Over the past 53 years, the World Economic Forum has brought together many such leaders from governments, businesses and civil society to debate ideas, share best practices and collaborate on solutions. These leaders are able to overcome challenges, inspire others, and achieve meaningful impact on industries and communities.
Having had the opportunity to meet so many of these leaders over the past five decades, I have formed my own simple, yet practical definition of the key dimensions of effective leadership.
1. Soul: Clear purpose
Leaders need a clear direction in whatever they choose to do. The driving force behind this purpose may stem from deep beliefs or values that they aspire to live up to, or it may come from an ambitious vision they seek to fulfil. Purpose encapsulates a leader’s life’s dreams, and achieving that purpose helps them define their legacy while leaving a positive impact on the world.
2. Brains: Professionalism
Leadership requires the competence and skills to successfully perform to achieve goals. Contextual intelligence is also essential, particularly now, as we are living in such a fast-changing environment. Leaders must develop the systems-thinking capacity to see the big picture and connect the dots.
3. Heart: Passion and compassion
The emotional force behind actions matters. It can often be challenging to succeed because obstacles can crowd out opportunities. But with passion for their work and its potential impact, as well as compassion for others, leaders can engage individuals, communities, and institutions behind a compelling commitment to a common goal.
4. Muscles: Perseverance to translate ideas into action
Effective leaders provide the energy to drive outcomes and achieve impact.
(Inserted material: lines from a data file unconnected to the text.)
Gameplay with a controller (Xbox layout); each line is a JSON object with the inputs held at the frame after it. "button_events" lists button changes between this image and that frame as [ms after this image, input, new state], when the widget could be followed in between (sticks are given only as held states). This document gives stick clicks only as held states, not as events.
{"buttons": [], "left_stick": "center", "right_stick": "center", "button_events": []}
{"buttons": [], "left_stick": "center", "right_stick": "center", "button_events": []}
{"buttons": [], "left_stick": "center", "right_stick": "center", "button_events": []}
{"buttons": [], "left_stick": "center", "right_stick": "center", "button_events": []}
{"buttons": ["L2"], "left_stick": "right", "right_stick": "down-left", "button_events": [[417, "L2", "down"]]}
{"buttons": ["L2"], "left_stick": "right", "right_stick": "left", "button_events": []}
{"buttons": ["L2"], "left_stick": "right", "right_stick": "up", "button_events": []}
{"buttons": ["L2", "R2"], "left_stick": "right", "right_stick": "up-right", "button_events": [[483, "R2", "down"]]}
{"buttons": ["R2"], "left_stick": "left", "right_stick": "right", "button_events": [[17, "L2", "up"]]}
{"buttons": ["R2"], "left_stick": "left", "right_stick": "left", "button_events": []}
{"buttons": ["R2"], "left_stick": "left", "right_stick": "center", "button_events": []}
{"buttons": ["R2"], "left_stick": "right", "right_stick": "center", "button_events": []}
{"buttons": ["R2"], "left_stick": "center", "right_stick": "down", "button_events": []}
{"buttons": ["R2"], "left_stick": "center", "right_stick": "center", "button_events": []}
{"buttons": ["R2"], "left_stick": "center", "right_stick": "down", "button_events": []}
Purpose, professionalism, and passion can only go so far unless leaders also have the power and perseverance to execute on their ideas and see them through.
5. Good Nerves: Positive mindset
All leaders encounter adversity, disruption and many other sources of stress. Resilience and a positive mindset are critical to mastering such situations and emerging even stronger. “Mens sana in corpore sano”, a Latin phrase meaning “a healthy mind in a healthy body”, is probably the best recipe for resilience as it highlights the power of maintaining a healthy balance in life – mentally, physically, and emotionally.
All five dimensions of leadership are required to successfully deal with the complexity of today’s challenges. More than ever, we need to lead with soul, brains, heart, muscles and good nerves!